The current discussions by American bank representatives are designed to set up a mechanism for implementing provisions of Iranian and American proposals that already have been exchanged on the subject.

An outline for the banking agreement is contained in Iran's note that was received in Washington on Dec. 19. It calls for the U.S. banks to nullify their loan defaults. In return, Iran proposes to put $1 billion of its unfrozen funds in Algerian hands to be used to pay delayed installments due on those loans.

For its part, the United States proposed in its December message to Iran that it would order the reinstitution of Iran's accounts by the banks that had used the frozen money to set off loans once the banks and Iran had restored their banking relationships.

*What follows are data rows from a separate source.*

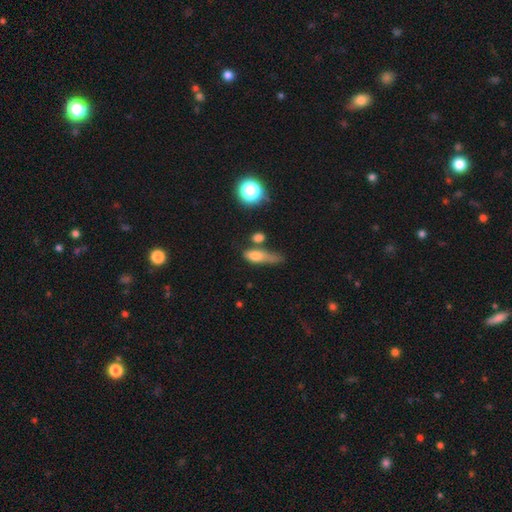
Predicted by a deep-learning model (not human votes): This is likely a smooth galaxy (69%). How rounded: possibly in between (57%). Merging: marginally none (28%).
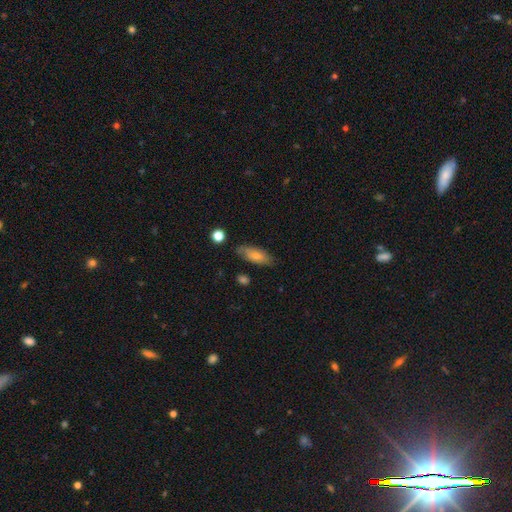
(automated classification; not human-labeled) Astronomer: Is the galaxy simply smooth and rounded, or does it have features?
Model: smooth — 70%.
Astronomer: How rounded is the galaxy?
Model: in between — 74%.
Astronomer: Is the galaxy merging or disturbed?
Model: none — 75%.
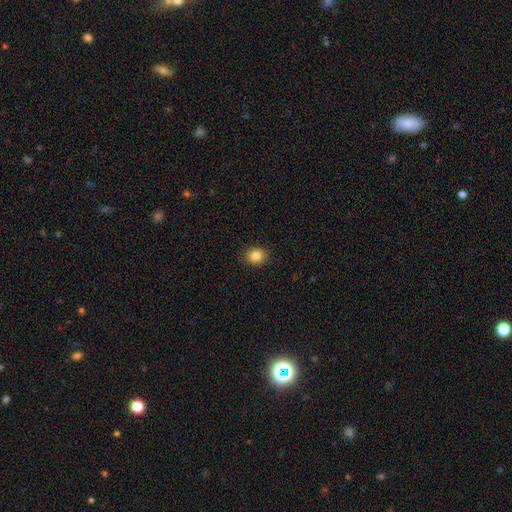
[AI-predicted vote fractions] smooth 85%, star or artifact 10%, featured or disk 5%. Down the decision tree: how rounded — round (66%); merging — none (88%).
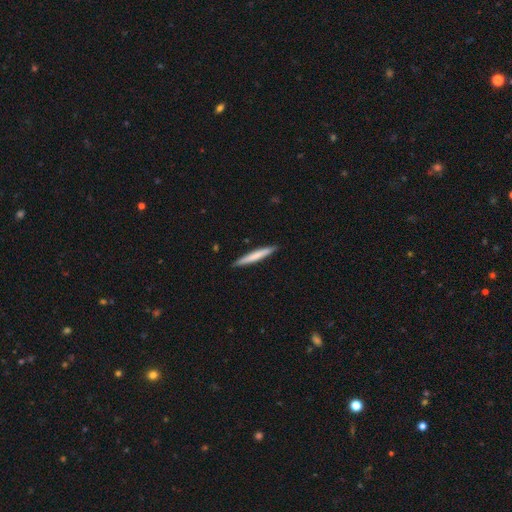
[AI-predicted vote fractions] Smooth or featured? smooth (67%)
How rounded? cigar-shaped (96%)
Merging? none (90%)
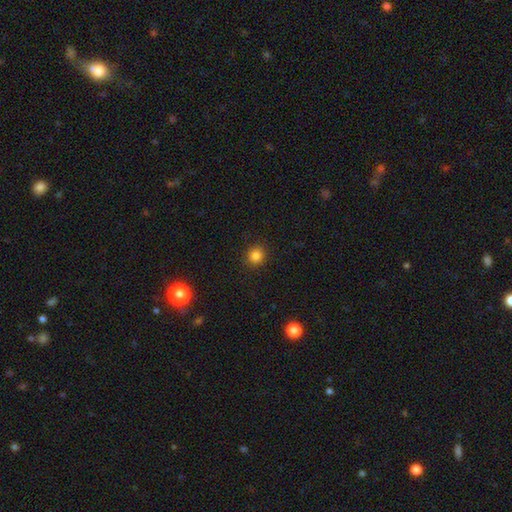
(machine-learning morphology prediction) Overall: smooth (83%). How rounded: round (88%). Merging: none (91%).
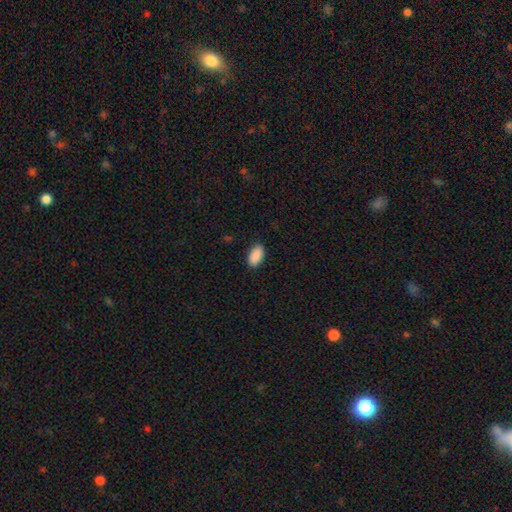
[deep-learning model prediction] A smooth galaxy with no disk features (91%) that is in between round and cigar-shaped (94%). Merging: none (88%).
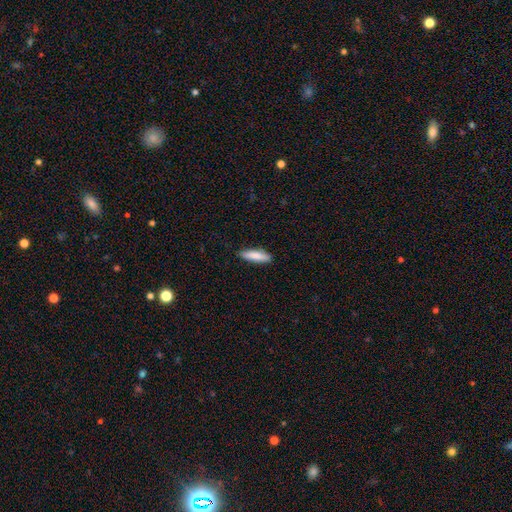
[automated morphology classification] A smooth galaxy with no disk features (85%) that is cigar-shaped (63%). Merging: none (85%).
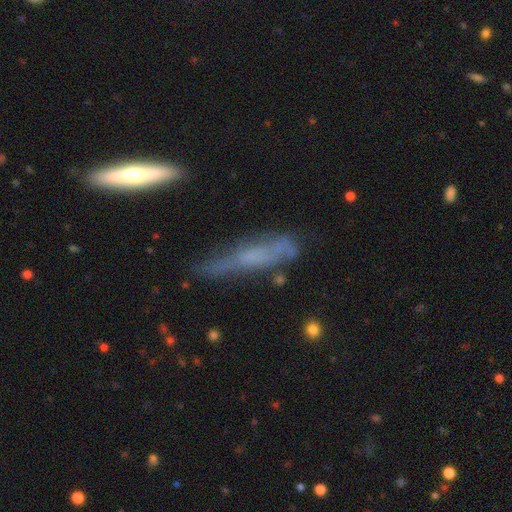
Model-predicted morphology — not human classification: A featured or disk galaxy (52%) viewed edge-on (64%). Merging: none (54%).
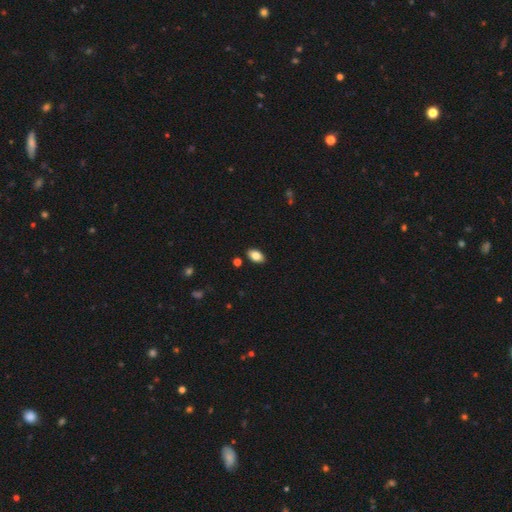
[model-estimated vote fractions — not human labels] This is clearly a smooth galaxy (83%). How rounded: clearly in between (92%). Merging: clearly none (88%).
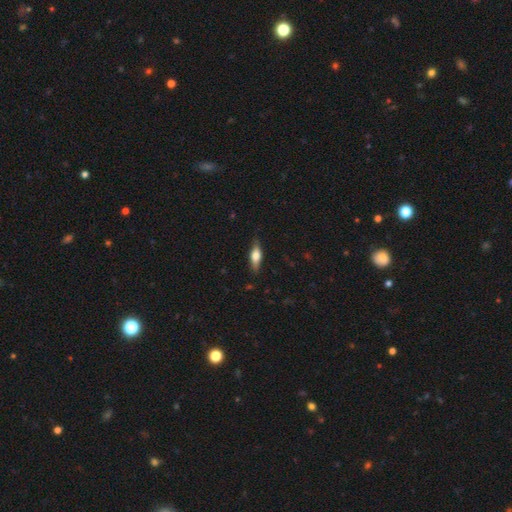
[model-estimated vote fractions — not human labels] Smooth or featured: smooth — 56% (featured or disk — 38%)
How rounded: in between — 54% (cigar-shaped — 43%)
Merging: none — 81% (minor disturbance — 15%)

At the same time, the United States said it would order those accounts transferred back to the control of Iran.

"The legal questions involved are enormous," one participant in the process said yesterday, "and the transactions contemplated are very complicated."

The process by which Iran is attempting to put together its own list of its assets now frozen in the United States is also slow and time-consuming. Its representatives must contact all the banks, corporations and other institutions known to have Iranian assets and get a complete description of the assets. They also must discover which of the assets have been subjected to legal claims.

At least one of the frozen-asset lists being prepared at Tehran's request contains military equipment that has been paid for by either the current government or governments before it. No specific request was made for the equipment by the Iranians, but it is being included as one of the assets still held by the United States.

One illustration of the problems that still may exist in just determining the frozen assets is an apparent discrepancy between what Iran believes has been frozen in the way of oil payments and what can be found in the United States.

Iran maintains that at the time of the freeze, it had oil worth about $2.5 billion being transported to the United States. U.S. customers then owned Iran for the oil received. Because of the freeze, however, the payments to Iran could not be made.

Iran's representatives reportedly have been unable to locate the funds due for those oil shipments. The U.S. Treasury's public accounting of Iran's estimated frozen assets show only $500 million being held by American companies -- one category that could be made up of frozen payments for oil shipments.